Mid-life Writing Crisis

I guess I hope I’m in mid-life; I’d rather be there than in three-quarter life. Wherever I am,  I am in a crisis. I used to be happiest when I was writing. I rarely experienced writer’s block. I saw stories everywhere and was never at a loss for something to write. Most often, I’d have two stories going at the same time–one in revision, one in its earliest draft. Right now, I do have two stories going and I’m excited about both, to a degree. But so much of the joy has gone out of the physical act of writing. I am tense while I’m writing; I question the point of it. I’ve become so tied up in whether a story will be published, whether I’ll be “successful” and whether my “writing career” will finally take off that it’s difficult to lose myself in the story. I’ve had many stories  published, so I don’t even know how I define success or career; I just know that I don’t feel I have either, and I don’t know what to do about this. I know that I can’t stop writing because if I could, I would have already. I’ve let other activities that once defined me drift out of my life. But writing never drifts. So, if I know nothing else; I know I’m a writer. As I work through this, I remind myself that writers often suffer.

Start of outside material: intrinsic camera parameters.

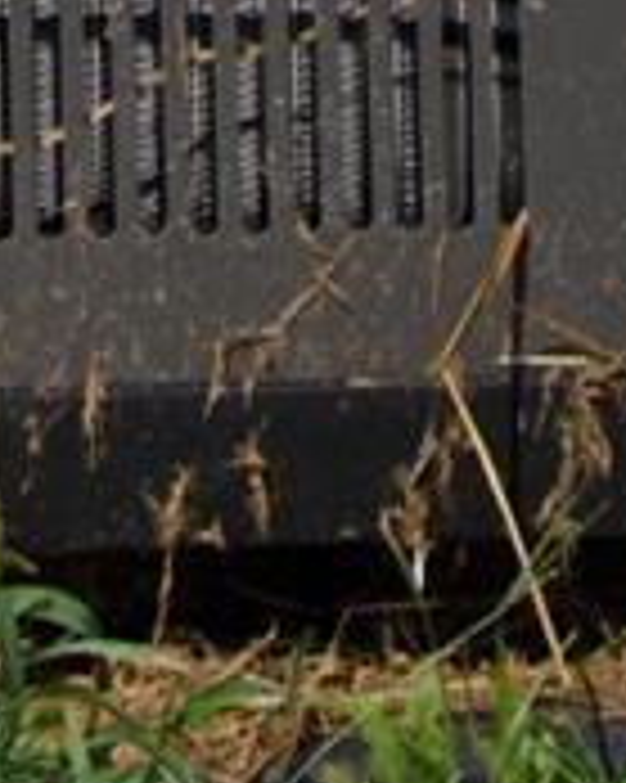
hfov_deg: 4.4
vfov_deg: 5.0
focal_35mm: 352
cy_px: -2250
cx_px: -297
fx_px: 8160
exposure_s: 1/1250
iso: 100
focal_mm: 29
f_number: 5.6
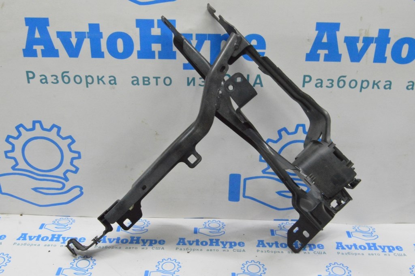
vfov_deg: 34.2
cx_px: 208
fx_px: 449
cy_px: 138
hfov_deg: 49.6
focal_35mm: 39
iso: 6400
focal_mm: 26
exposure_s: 1/20
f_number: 20
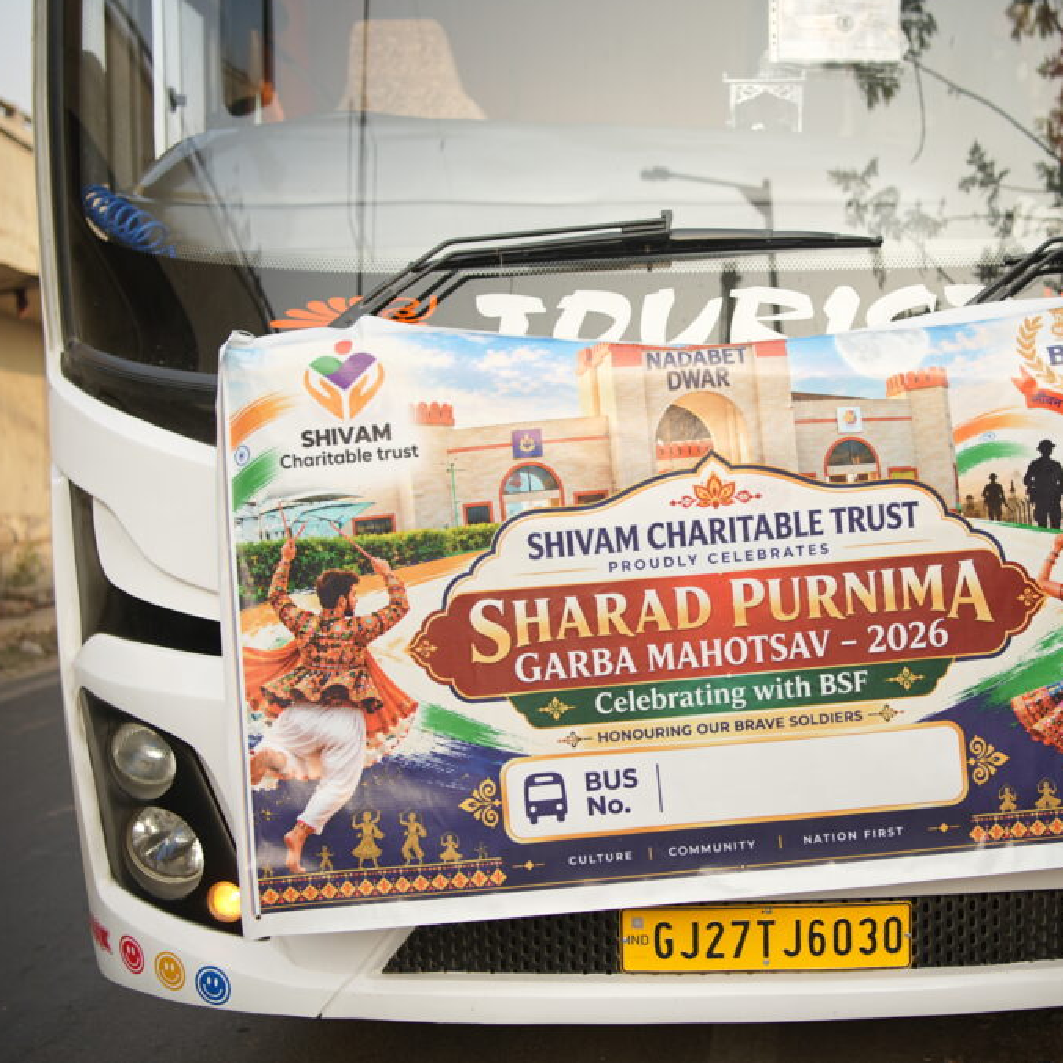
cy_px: 530
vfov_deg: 37.6
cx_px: 710
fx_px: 1563
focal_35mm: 45
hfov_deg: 37.1
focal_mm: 35
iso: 100
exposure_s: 1/250
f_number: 2.8
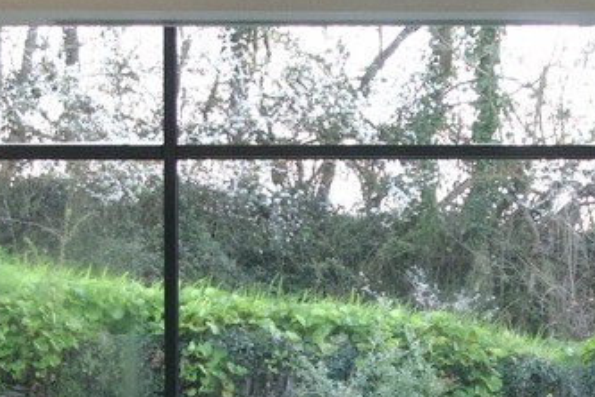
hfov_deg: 9.1
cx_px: 393
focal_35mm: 225
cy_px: 552
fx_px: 3718
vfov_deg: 6.1
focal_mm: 25
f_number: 4
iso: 500
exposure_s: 1/160
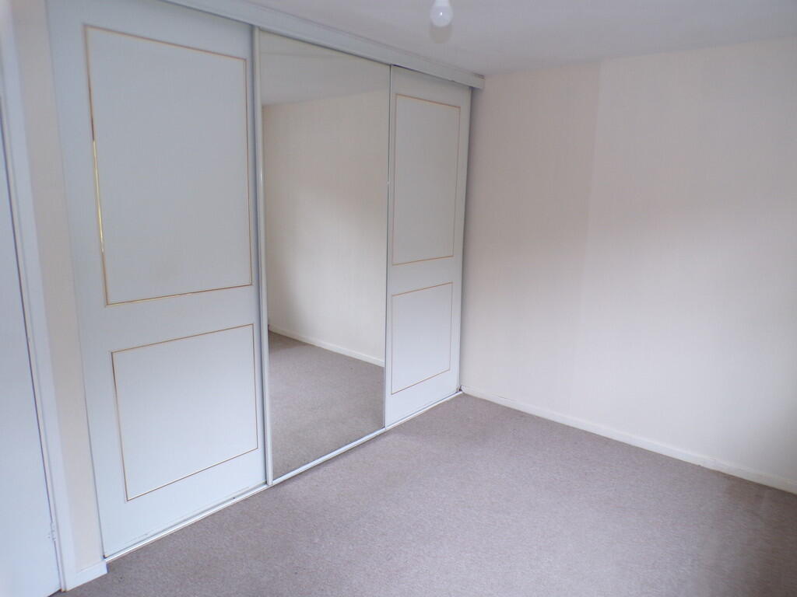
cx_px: 398
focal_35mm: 24
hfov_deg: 71.6
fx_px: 553
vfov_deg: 56.8
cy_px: 298
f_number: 3
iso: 200
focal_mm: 4.3
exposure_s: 1/34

Who am I to think that it should be easy? Maybe this is my form of writer’s block and I have to do what everyone else with writer’s block has to do–just keep getting into the chair and picking up the pen or turning on the computer.  Or maybe I have to do what people in mid-life crises do–buy a sports car. But I can’t afford the sports car and I don’t think it would solve anything. Maybe I’ll buy a new pen. (More to come as I work through this.)